Ben Child 

Can Margot Robbie save Pirates of the Caribbean from irrelevance?

For a franchise that isn’t exactly bound by historical accuracy, giving the Australian actor free swashbuckling rein shouldn’t be too big an ask
  
  

Margot Robbie
Run her up the flagpole … Margot Robbie. Photograph: David Fisher/Rex/Shutterstock

How intriguing that Pirates of the Caribbean should be looking to Margot Robbie to lift the saga from the depths and out, once again, into the West Indian sunlight. The series has regularly dipped its toe into the potentially bountiful narrative trope of the female pirate surviving and thriving in a man’s world, with Keira Knightley, Penélope Cruz, Zoe Saldana and, latterly, Kaya Scodelario among those to have swished cutlasses and swung from the rigging.

And yet the saga has had its issues with gender representation. Scodelario spent most of 2017’s Dead Men Tell No Tales being ogled by Johnny Depp’s much older Captain Jack Sparrow. Previously, Knightley’s journey from damsel in distress to (briefly) pirate king of the famed nine pirate lords ended with her back on land and spending her days longing for the once-a-decade return of Orlando Bloom’s tedious Will Turner.

As a fantasy series in which ancient gods prowl the oceans, immortality is real and our barmy buccaneers can switch from life to living death at the touch of a magic gold sovereign, you might think Pirates of the Caribbean would have little need for historical realism. Yet the idea of a female pirate surviving at sea for long without having to disguise herself as a man (like the real-life 18th-century figures Anne Bonny and Mary Read, as well as Cruz’s Angelica in 2011’s On Stranger Tides) seems even more fanciful than the existence of a fountain of youth. Having a woman on board was often considered to be bad luck during the golden age of piracy, because captains feared their presence would cause crew members to fight among themselves. And yet, it seems highly unlikely that Disney would consider transforming the swashbuckling series into a scurvy seadog take on Albert Nobbs even if that story is surely a fascinating one that will one day be told far away from the world of blockbuster cinema.

Margot Robbie, if she ends up signing on the dotted line, won’t exactly be stepping into Depp’s well-worn boots. There remain separate plans for a reboot in the main Pirate timeline, though it is unclear at this stage whether Captain Jack Sparrow would make an appearance in the wake of Depp’s on- and off-screen struggles in recent years. If the Robbie project takes off, it is easy to see Disney quietly putting any other plans back in Davy Jones’s locker to focus on what works.
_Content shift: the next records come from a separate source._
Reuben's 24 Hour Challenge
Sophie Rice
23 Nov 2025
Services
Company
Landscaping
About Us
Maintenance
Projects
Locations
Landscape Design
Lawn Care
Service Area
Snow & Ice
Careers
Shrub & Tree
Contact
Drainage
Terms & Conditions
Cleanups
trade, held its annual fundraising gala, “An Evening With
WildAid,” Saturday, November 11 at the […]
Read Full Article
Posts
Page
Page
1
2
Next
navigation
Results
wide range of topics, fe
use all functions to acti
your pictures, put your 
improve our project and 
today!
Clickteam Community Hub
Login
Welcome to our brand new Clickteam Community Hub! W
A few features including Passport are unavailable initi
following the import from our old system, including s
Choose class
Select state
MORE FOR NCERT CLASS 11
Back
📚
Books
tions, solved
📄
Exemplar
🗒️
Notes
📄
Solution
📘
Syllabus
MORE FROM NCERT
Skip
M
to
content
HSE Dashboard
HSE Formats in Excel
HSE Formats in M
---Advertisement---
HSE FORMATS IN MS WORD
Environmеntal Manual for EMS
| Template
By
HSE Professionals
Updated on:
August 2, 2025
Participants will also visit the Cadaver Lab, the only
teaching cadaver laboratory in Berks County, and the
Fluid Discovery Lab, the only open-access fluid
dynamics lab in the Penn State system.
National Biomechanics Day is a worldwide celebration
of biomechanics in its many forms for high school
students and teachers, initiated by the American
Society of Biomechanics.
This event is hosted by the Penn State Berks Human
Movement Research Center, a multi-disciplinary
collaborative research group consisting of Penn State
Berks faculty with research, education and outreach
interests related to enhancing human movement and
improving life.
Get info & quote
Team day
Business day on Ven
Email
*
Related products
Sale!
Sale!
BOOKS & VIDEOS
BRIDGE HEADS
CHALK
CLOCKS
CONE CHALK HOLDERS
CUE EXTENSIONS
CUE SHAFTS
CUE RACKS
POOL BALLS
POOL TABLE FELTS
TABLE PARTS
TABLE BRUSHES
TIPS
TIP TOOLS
There’s little doubt the studio sees the new film as a star vehicle for the Australian actor, or it would not have hired Robbie’s Birds of Prey screenwriter Christina Hodson to work on the script.

Hodson also wrote Transformers spinoff Bumblebee, miraculously taking a franchise that was once so macho that you wondered if the Autobots and Decepticons ran on pure testosterone and working it into a gentle, pleasingly complex coming-of-age tale that seemed to have more in common with the Iron Giant, ET or Disney’s Big Hero 6. The studio will no doubt be hoping that she can work similar magic on Pirates of the Caribbean, which at its best was a joyous chance to catch top-notch character actors such as Depp, Geoffrey Rush and Ian McShane at the peak of their furniture-chewing powers, but at its worst descended into lazy, sexist retread territory – with plots eventually becoming so foggy and convoluted that most of us would rather have joined Jones’s doomed crew on the Flying Dutchman rather than be forced to unravel them.